▶ **ESTRATTO DELLA FONTE**
**********
La guerra che si prospetta servirà ad imporre al mondo ancora di più la logica del vinto e del vincitore, di chi comanda e di chi deve ubbidire, di chi deve vivere e di chi deve morire. Inaugurare un’epoca “post-ethical”, dove tutte le norme internazionali sui diritti dell’uomo, sul trattamento dei prigionieri, sulle regole che anche in tempo di guerra la comunità internazionale si è data, sono annullate. Dove l’ONU affamato dalla mancanza di finanziamento dagli Stati Uniti, è prigioniero della volontà americana. Dove gli interessi dei potenti è l’unico metro di misura valido, assoggetta ogni giudizio e giustifica ogni comportamento.

E’ questo il nuovo ordine mondiale? Non è in questo castello di menzogne che si generano i mostri del terrorismo? Che cos’è davvero terrorismo? Chi sono davvero i terroristi? Perché si preferisce spostare tutto il male all’esterno lasciando che il cancro dentro l’Occidente (legame tra finanza, banche, industria degli armamenti, servizi segreti, mafia, poteri legali, mercato) continui ad estendersi e a radicarsi? Dovremmo abbandonare ogni speranza di vedere l’Occidente riflettere sulla propria civiltà, modelli culturali, etica, capacità di ragionare sulle cose? Dovremmo arrenderci all’idea che, ancora una volta, una mentalità rozza, sollecitata da interessi giganteschi, inneschi il grande ordigno della guerra anziché confessare i propri fallimenti? Manipolando la mente di un numero enormi di persone pur di non rivelare i propri interessi legati al controllo delle risorse energetiche?

C’è di fronte alla guerra un apparato di informazione e di persuasione compatto, massiccio, univoco. Tutte le vie di uscita e di riflessione sono precluse. Il conto che si fa è quello di instillare nella testa di tutti l'ineluttabilità dell'evento: -  Tutto è inevitabile. Occorre convincersi. Non si può fare altrimenti - . Il “patriottismo” che ci viene richiesto è quello di riconoscerci una grande potenza e di partecipare insieme al club dei grandi e dei ricchi ai bombardamenti su Baghdad. Accettare di far parte del ristretto club di chi intende imporre la propria volontà di potenza agli altri, asservirli con la forza, metterli a tacere e fargli ingoiare il nostro punto di vista.
Come se essere italiani nel nuovo vocabolario significa accettare che la flotta italiana spari contro i “nemici” iracheni, afghani, arabi, musulmani, che i nostri aerei vadano a bombardare i loro territori, che i nostri soldati occupino suoli non propri. Che in cambio di questa volontà di potenza gli italiani rinuncino alla propria soggettività critica e morale. Che finalmente come tutti dicono gli italiani diventino adulti, realisti. Ovvero che l’identità degli italiani non sia più quella legata alla loro intelligenza, creatività, umanità; qualità per le quali si sono sempre distinti nel mondo, ma che diventino spietati sterminetor in terra straniera.
**********
▶ **Alcuni materiali**

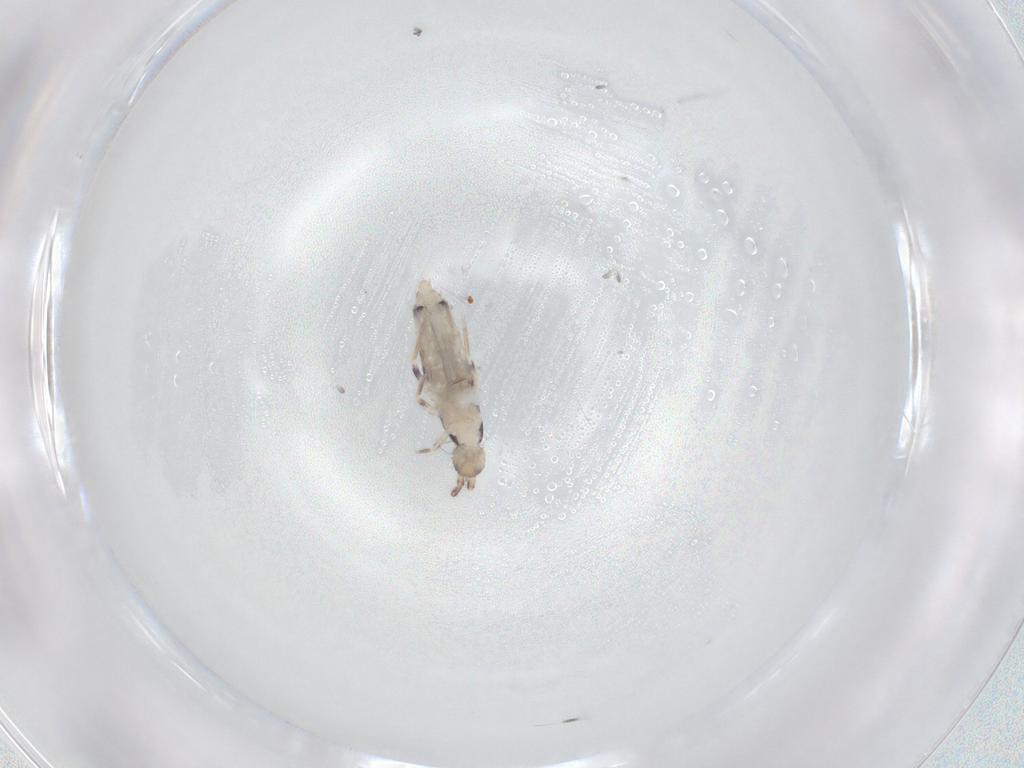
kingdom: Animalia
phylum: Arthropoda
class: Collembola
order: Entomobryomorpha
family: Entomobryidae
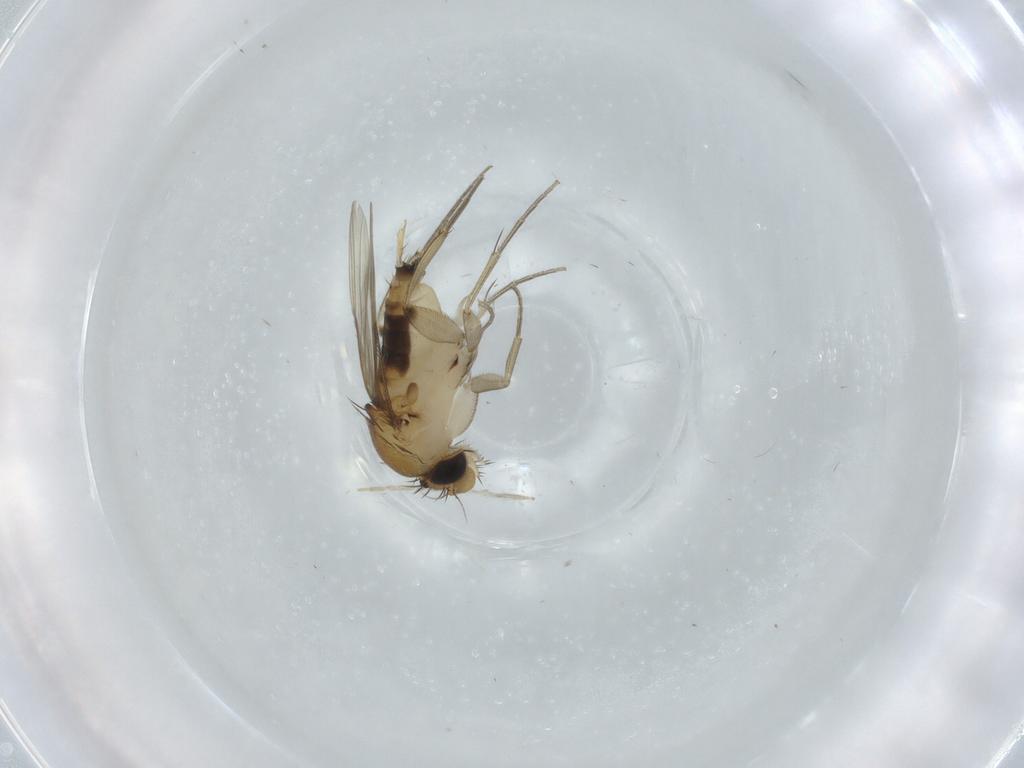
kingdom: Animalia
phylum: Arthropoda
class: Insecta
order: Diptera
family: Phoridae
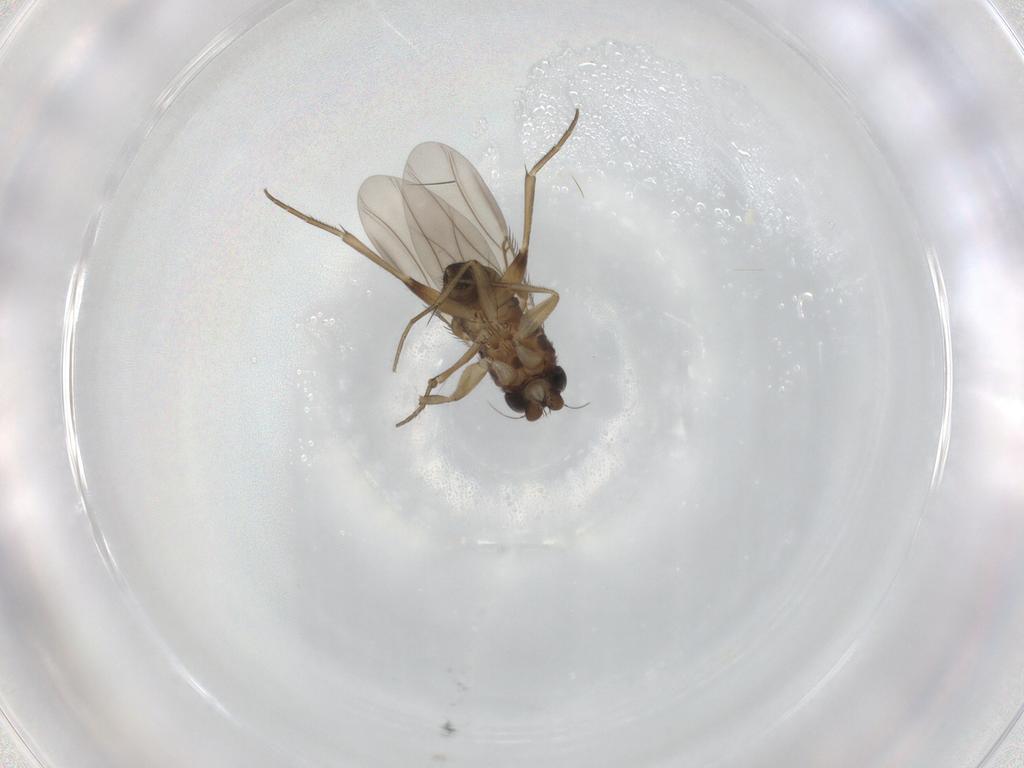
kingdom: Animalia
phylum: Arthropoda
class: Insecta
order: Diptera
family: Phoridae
**********
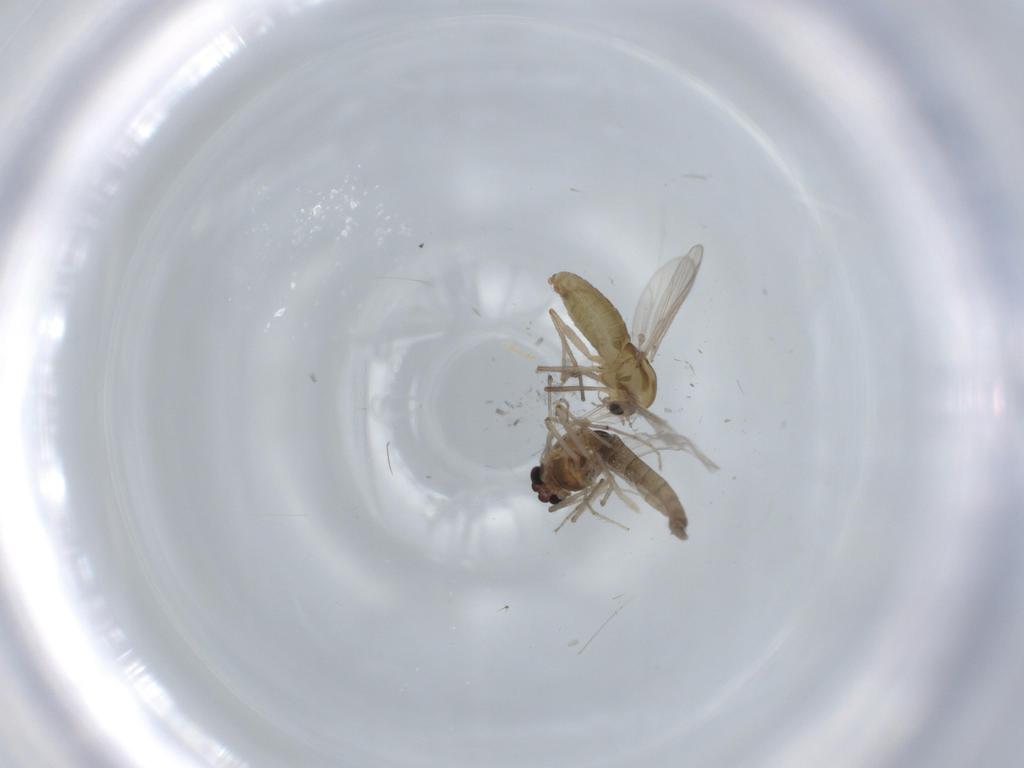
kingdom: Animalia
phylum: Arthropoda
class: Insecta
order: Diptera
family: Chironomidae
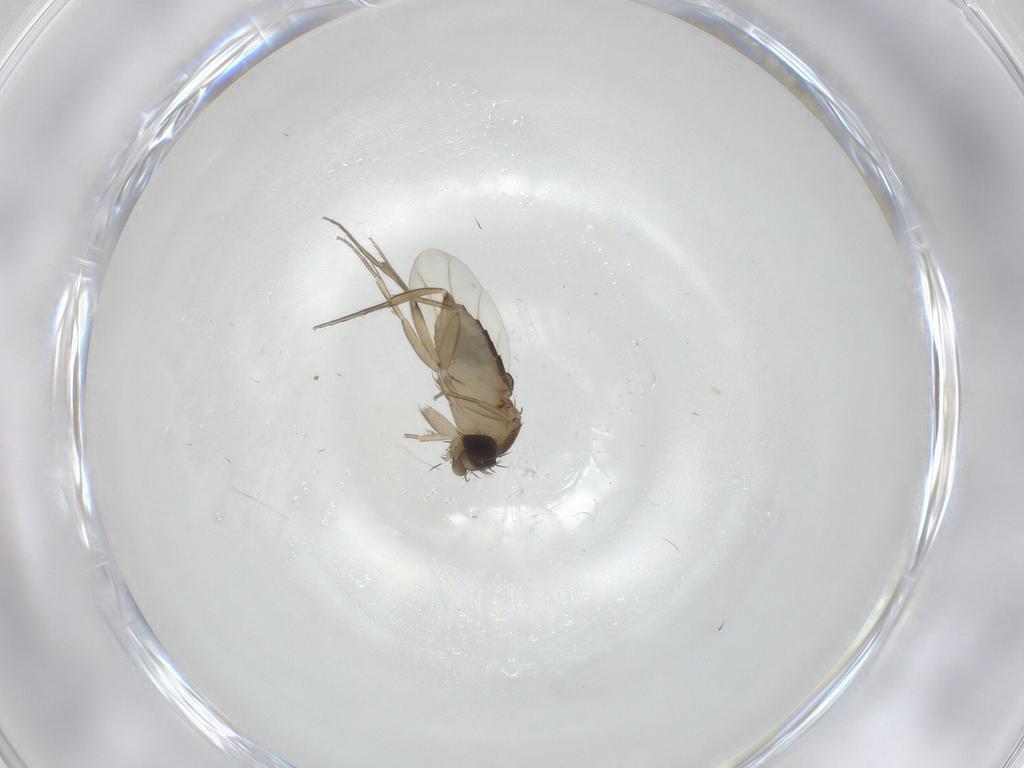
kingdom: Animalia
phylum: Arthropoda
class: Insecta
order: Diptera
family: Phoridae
**********
▶ **OBIETTIVI**
1. Riassumi in forma di elenco il paragrafo dell'estratto che inizia con "C'è di fronte alla guerra", mantenendone i fatti principali.
2. Trascrivi fedelmente dall'estratto il passo che va da "La guerra che" a "giustifica ogni comportamento.".

▶ **SOLUZIONI DEI COMPITI**
1.
- Davanti alla guerra c'è un apparato di informazione e di persuasione compatto, massiccio e univoco.
- Tutte le vie di uscita e di riflessione sono precluse.
- Si cerca di instillare in tutti l'idea che l'evento sia ineluttabile e inevitabile.
- Il "patriottismo" richiesto consiste nel riconoscersi una grande potenza e nel partecipare, con il club dei grandi e dei ricchi, ai bombardamenti su Baghdad.
- Significa accettare di far parte del ristretto club che vuole imporre agli altri la propria volontà di potenza, asservirli con la forza, metterli a tacere e far loro ingoiare il nostro punto di vista.

2.
La guerra che si prospetta servirà ad imporre al mondo ancora di più la logica del vinto e del vincitore, di chi comanda e di chi deve ubbidire, di chi deve vivere e di chi deve morire. Inaugurare un’epoca “post-ethical”, dove tutte le norme internazionali sui diritti dell’uomo, sul trattamento dei prigionieri, sulle regole che anche in tempo di guerra la comunità internazionale si è data, sono annullate. Dove l’ONU affamato dalla mancanza di finanziamento dagli Stati Uniti, è prigioniero della volontà americana. Dove gli interessi dei potenti è l’unico metro di misura valido, assoggetta ogni giudizio e giustifica ogni comportamento.